Auf dem im Betrieb dafür vorgesehenen Formular kreuzte der zuständige Manager hinsichtlich der Seminarteilnahme der Beteiligten zu 2-5 an: "Zeitraum für die PEP (Personaleinsatzplanung) der Abteilung ok" (siehe Bl. 37-40 der Akten).Gleichwohl ist der Arbeitgeber mit der Teilnahme der Beteiligten zu 2-6 an der Schulungsveranstaltung nicht einverstanden.

Mit ihrem am 19. März 2018 beim Arbeitsgericht eingegangenen Antrag auf Erlass einer einstweiligen Verfügung begehren die Antragsteller die Freistellung zur Teilnahme an dem genannten Seminar sowie von den insoweit anfallenden Kosten.

Wegen der Einzelheiten des erstinstanzlichen Vorbringens der Beteiligten und der gestellten Anträge wird auf die Ausführungen des Arbeitsgerichts im Beschluss unter I. der Gründe (Bl. 103, 103R der Akten) Bezug genommen.

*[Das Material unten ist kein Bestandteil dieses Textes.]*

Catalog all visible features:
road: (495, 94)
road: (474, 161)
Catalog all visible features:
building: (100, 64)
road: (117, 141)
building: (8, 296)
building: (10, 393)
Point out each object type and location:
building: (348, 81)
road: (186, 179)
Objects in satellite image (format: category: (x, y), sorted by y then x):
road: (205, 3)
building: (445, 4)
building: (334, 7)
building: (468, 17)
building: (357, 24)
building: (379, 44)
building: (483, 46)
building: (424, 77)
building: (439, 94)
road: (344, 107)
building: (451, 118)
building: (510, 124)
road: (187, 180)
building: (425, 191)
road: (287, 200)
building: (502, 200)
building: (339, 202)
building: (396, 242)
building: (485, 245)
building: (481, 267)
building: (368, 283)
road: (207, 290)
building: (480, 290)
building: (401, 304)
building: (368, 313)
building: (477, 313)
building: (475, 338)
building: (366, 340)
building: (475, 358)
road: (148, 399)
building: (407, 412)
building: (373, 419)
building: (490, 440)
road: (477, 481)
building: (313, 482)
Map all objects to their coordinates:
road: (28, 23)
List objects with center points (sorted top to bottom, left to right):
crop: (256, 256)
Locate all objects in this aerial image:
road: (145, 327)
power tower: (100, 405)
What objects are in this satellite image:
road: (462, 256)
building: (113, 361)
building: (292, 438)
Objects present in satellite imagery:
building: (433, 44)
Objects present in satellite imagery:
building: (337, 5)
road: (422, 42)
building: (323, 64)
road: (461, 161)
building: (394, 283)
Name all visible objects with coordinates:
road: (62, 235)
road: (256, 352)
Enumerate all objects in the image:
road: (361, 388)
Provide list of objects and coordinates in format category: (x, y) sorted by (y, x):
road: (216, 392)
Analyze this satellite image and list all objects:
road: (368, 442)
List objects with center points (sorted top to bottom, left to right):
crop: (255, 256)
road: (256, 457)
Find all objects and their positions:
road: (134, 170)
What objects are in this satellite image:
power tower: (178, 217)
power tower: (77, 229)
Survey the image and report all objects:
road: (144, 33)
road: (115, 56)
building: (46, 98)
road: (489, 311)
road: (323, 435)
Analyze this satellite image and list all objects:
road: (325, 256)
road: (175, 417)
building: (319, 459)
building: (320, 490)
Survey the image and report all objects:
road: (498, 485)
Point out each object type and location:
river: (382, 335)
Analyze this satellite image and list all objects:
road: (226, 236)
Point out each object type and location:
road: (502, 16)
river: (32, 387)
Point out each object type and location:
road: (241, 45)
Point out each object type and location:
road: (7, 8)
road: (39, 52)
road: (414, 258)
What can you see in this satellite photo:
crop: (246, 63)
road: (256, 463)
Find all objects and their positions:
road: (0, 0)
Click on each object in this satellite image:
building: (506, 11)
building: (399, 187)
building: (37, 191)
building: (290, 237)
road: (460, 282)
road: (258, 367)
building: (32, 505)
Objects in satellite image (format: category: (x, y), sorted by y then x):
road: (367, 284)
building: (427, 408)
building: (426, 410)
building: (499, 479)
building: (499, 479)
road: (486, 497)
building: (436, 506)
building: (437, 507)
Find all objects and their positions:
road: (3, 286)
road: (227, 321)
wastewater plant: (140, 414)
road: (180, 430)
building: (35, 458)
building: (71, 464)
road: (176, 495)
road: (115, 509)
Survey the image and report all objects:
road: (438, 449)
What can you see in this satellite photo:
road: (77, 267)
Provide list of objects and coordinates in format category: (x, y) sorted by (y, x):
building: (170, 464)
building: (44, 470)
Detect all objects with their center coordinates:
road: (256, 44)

Das Arbeitsgericht hat den Antrag auf Erlass der einstweiligen Verfügung zurückgewiesen, weil die Antragsteller eine etwaig bestehende Eilbedürftigkeit selbst herbeigeführt hätten. Bei der anstehenden Betriebsratswahl 2018 handele es sich nicht um ein unvorhersehbares Ereignis. Vielmehr seien die regulär anstehenden Betriebsratswahlen mit mehreren Jahren Vorlauf bekannt. Der Wahlvorstand habe es unterlassen, sich mit ausreichend zeitlichem Vorlauf um eine infrage kommende Schulung zu bemühen. Zudem sei nicht vorgetragen, wann die Betriebsratswahl in der Filiale, für die der Wahlvorstand gebildet ist, überhaupt anstehe.

Dieser Beschluss wurde der Verfahrensbevollmächtigten der Antragsteller am 23. März 2018 zugestellt. Sie hat dagegen am selben Tag Beschwerde eingelegt und diese am 26. März 2018 begründet.

Der Wahlvorstand und seine Mitglieder sind der Auffassung, das Arbeitsgericht habe den Antrag zu Unrecht wegen fehlender Eilbedürftigkeit zurückgewiesen. Die Schulungsteilnahme sei deshalb nicht zu einem früheren Zeitpunkt geplant worden, weil die Vorsitzende des Wahlvorstands aufgrund eines Sportunfalls vom einen 20. Januar 2018 und einer am 12. Februar 2018 erfolgten Operation in den Kalenderwochen 4-5 sowie 7-9 im Jahr 2018 arbeitsunfähig erkrankt und in der gesamten Kalenderwoche 6/2018 mit Gesamtbetriebsratstätigkeiten beschäftigt gewesen sei. Gleichwohl sei am 9. Februar 2018 ein Wahlvorstand bestellt worden. Die Betriebsratswahl finde am 2. Mai 2018 statt.